PyTorch中的masked_select选择函数

RuntimeError: Expected all tensors to be on the same device, but found at least two devices, cuda:1 and cpu! (when checking argument for argument index in method wrapper_gather)

Here are some useful links to convert data and code from the CPU to the GPU：

Pytorch中实现CPU和GPU之间的切换

PyTorch如何使用GPU加速（CPU与GPU数据的相互转换）

PyTorch查看模型和数据是否在GPU上

RuntimeError: CUDA error: device-side assert triggered CUDA kernel errors might be asynchronously reported at some other API call, so the stacktrace below might be incorrect. For debugging consider passing CUDA_LAUNCH_BLOCKING=1

While I tried your code, and it did not give me an error, I can say that usually the best practice to debug CUDA Runtime Errors: device-side assert like yours is to turn collab to CPU and recreate the error. It will give you a more useful traceback error.

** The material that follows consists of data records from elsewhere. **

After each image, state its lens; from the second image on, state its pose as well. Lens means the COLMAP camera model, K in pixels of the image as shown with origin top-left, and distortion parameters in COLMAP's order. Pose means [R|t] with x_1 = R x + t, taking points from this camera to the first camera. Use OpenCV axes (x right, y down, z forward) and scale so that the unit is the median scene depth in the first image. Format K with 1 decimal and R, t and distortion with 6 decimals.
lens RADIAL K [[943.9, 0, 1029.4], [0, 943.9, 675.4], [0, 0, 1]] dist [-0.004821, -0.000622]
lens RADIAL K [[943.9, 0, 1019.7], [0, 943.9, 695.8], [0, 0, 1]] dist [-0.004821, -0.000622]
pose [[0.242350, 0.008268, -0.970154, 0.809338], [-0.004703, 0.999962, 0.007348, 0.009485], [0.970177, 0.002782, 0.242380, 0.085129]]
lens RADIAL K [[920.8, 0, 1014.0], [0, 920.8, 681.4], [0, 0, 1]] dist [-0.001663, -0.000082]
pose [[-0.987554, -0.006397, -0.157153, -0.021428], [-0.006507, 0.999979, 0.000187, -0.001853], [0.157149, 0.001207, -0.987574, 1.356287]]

Most of the time CUDA Runtime Errors can be the cause of some index mismatching so like you tried to train a network with 10 output nodes on a dataset with 15 labels. And the thing with this CUDA error is once you get this error, you will receive it for every operation you do with torch.tensors. This forces you to restart your notebook.

I suggest you restart your notebook, get a more accurate traceback by moving to CPU, and check the rest of your code especially if you train a model on the set of targets somewhere.

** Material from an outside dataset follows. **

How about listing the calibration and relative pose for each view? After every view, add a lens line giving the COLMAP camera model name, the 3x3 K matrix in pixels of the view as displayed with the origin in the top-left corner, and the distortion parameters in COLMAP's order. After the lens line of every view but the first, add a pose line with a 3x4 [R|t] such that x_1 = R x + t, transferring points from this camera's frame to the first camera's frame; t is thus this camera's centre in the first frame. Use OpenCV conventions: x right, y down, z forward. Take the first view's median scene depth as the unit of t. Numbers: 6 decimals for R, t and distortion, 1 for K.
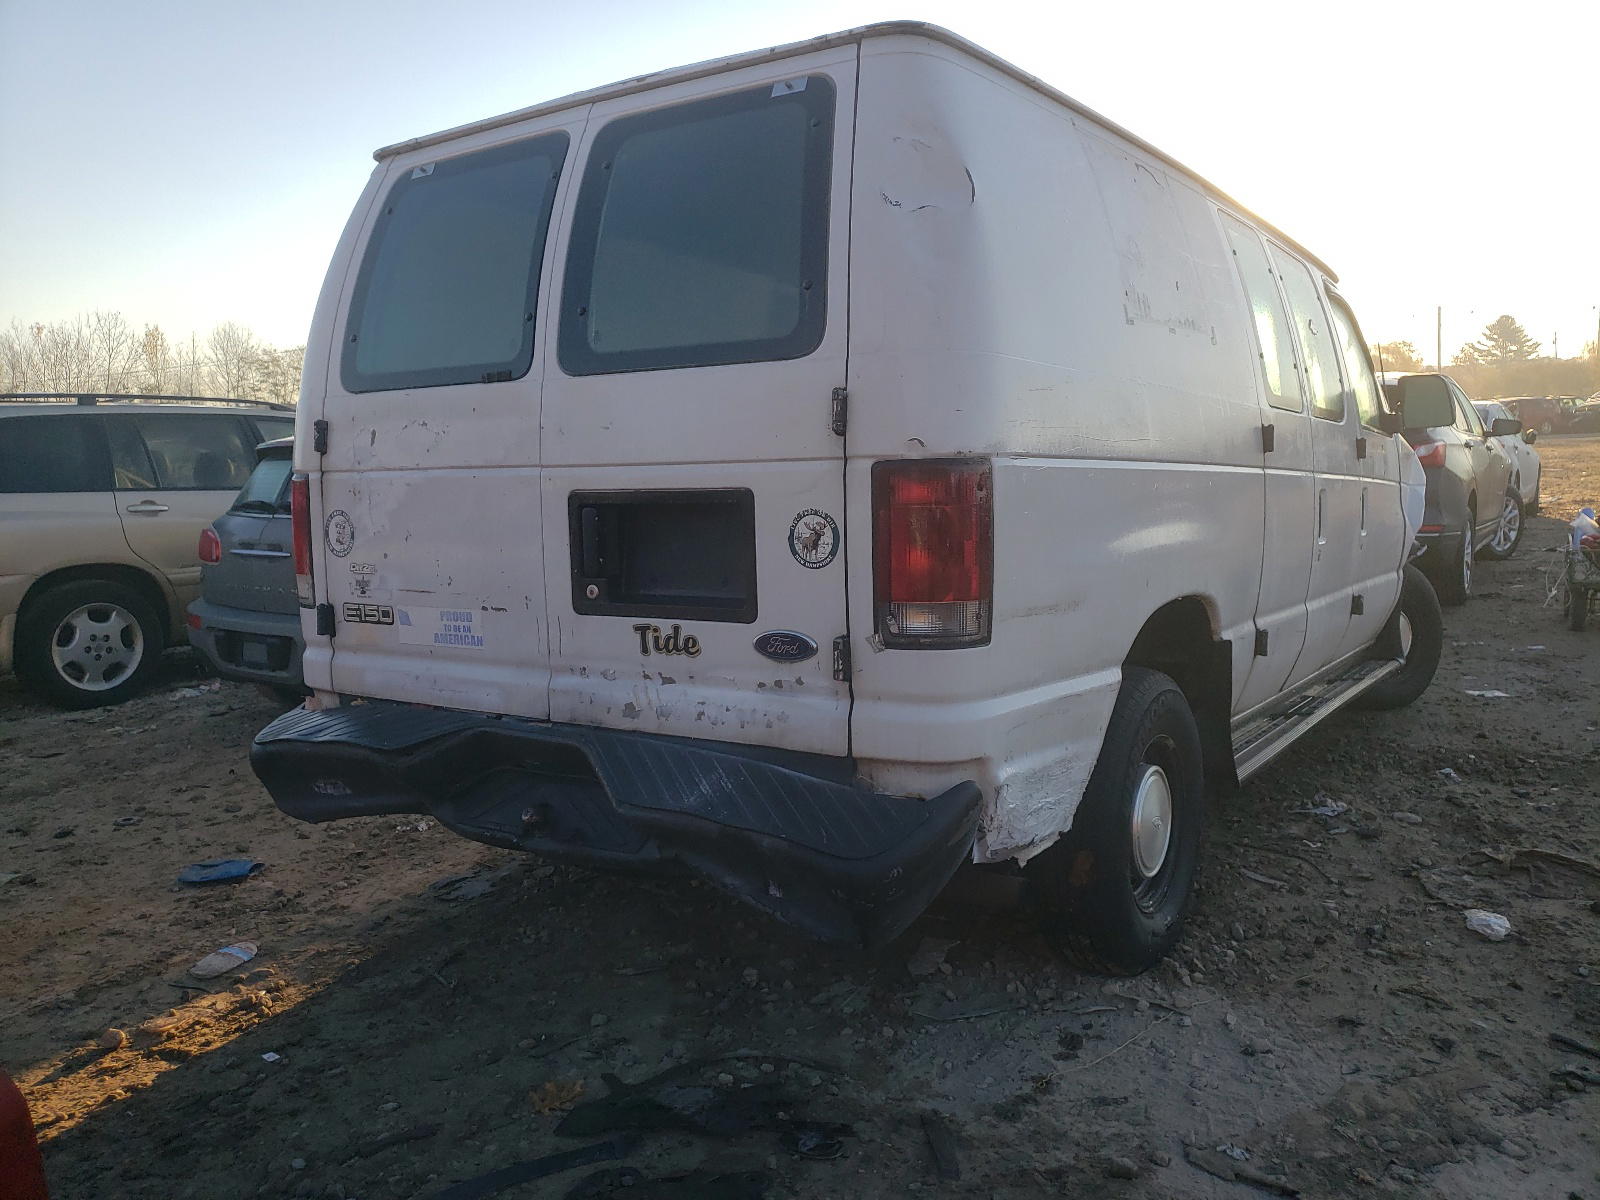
lens RADIAL K [[1219.0, 0, 798.9], [0, 1219.0, 553.9], [0, 0, 1]] dist [0.199269, -0.214190]
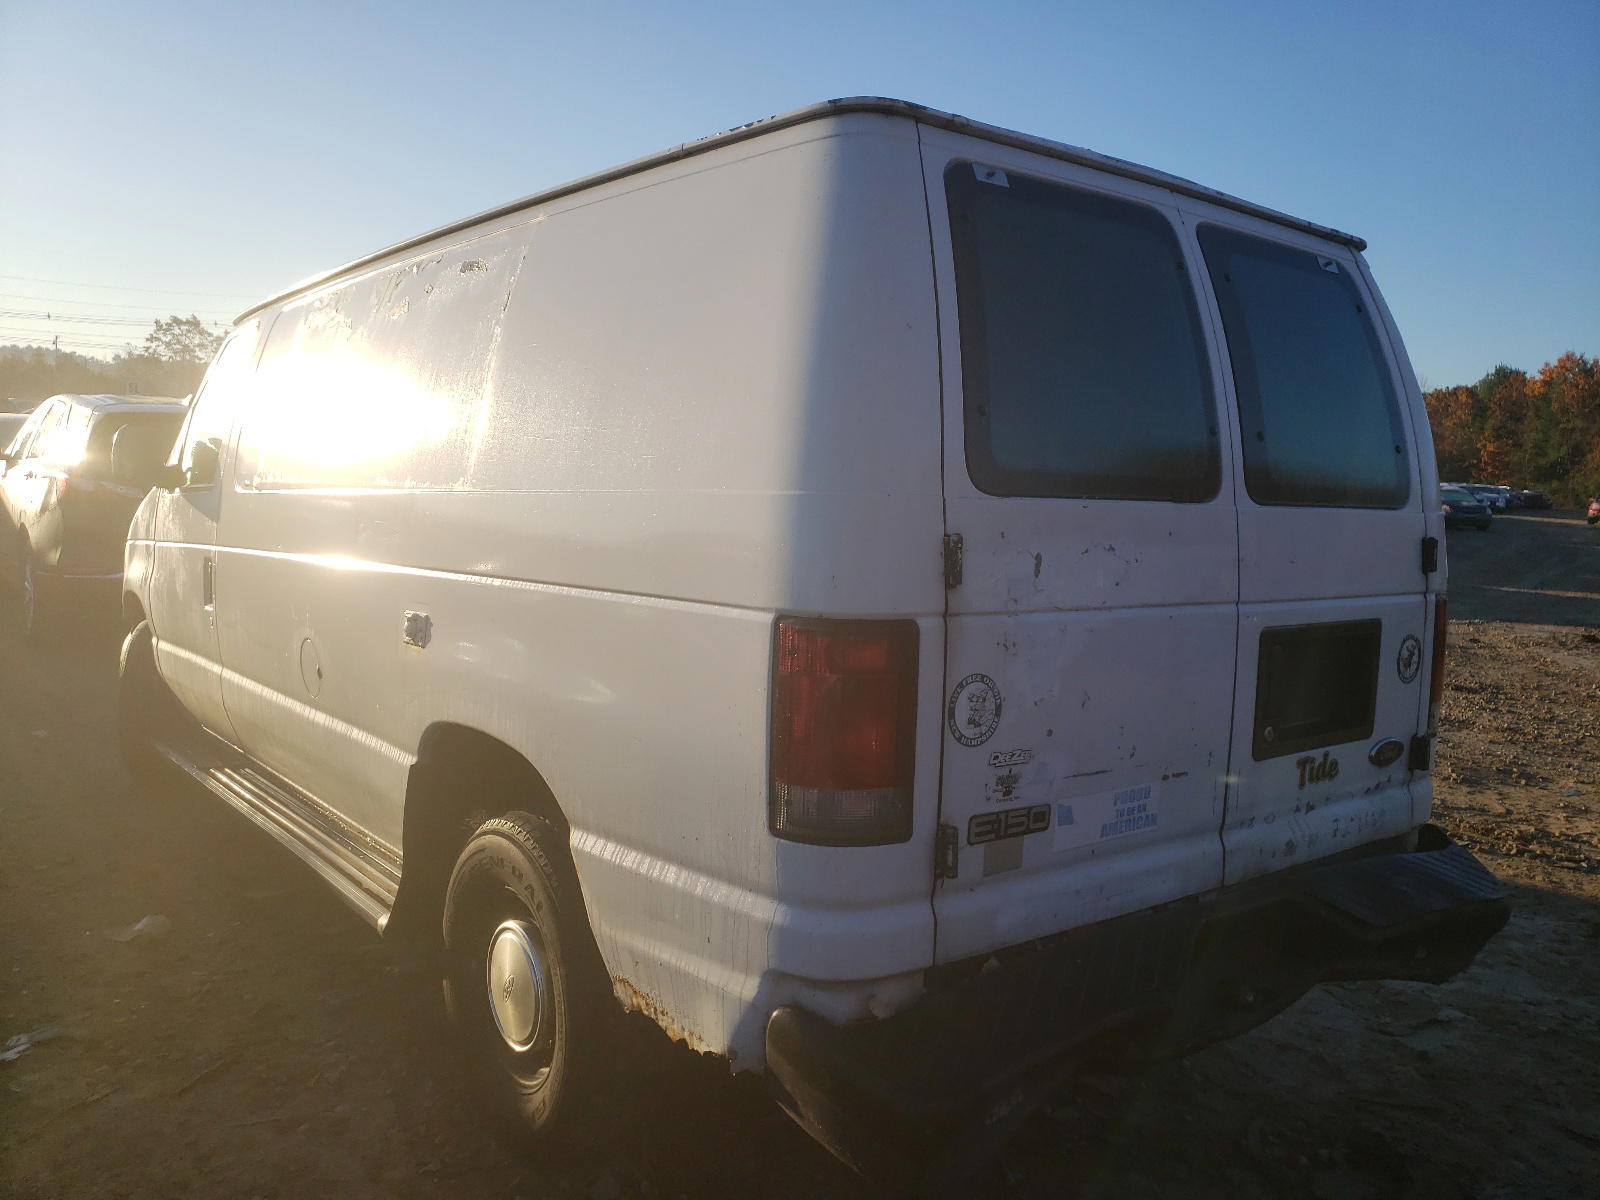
lens RADIAL K [[1260.4, 0, 800.2], [0, 1260.4, 558.7], [0, 0, 1]] dist [0.050328, -0.000548]
pose [[0.288290, -0.019455, 0.957345, -1.174698], [0.022594, 0.999653, 0.013511, -0.121802], [-0.957276, 0.017735, 0.288630, 1.034870]]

RuntimeError: Expected tensor for argument #1 'indices' to have scalar type Long; but got CUDAType instead (while checking arguments for embedding)

I would suggest you check the input type I had the same issue which was solved by converting the input type from int32 to int64.(running on win10) ex: x = torch.tensor(train).to(torch.int64)

RuntimeError: expected scalar type Double but found Float

You can use model.double() to convert all the model parameters into double type. This should give a compatible model given your input data is double. Keep in mind though that double type is usually slower than single due to its higher precision nature. You can also use model.float() to convert all the model parameters into float type.

roc_auc_score - Only one class present in y_true

You could use try-except to prevent the error:

import numpy as np
from sklearn.metrics import roc_auc_score
y_true = np.array([0, 0, 0, 0])
y_scores = np.array([1, 0, 0, 0])
try:
    roc_auc_score(y_true, y_scores)
except ValueError:
    pass

Now you can also set the roc_auc_score to be zero if there is only one class present. However, I wouldn’t do this. I guess your test data is highly unbalanced. I would suggest using a stratified K-fold instead so that you at least have both classes present.

Import "cv2" could not be resolved. ModuleNotFoundError: No module named 'cv2'

It just happened to me and I solved it by installing both opencv-python and opencv-python-headless with pip and reloading the Visual Studio Code window right after it.

To install the needed packages, just run this command in the terminal:

$ pip install opencv-python opencv-python-headless

"Python json.loads shows ValueError: Extra data"

Getting the error like ValueError: Extra data: line 88 column 2 - line 50607 column 2 (char 3077 - 1868399)
Error can be solved by just iterating over the file and loading each line as JSON in the loop:

tweets = []
with open('tweets.json', 'r') as file:
    for line in file:
        tweets.append(json.loads(line))

This avoids storing intermediate python objects. As long as you write one full tweet per append() call, this should work.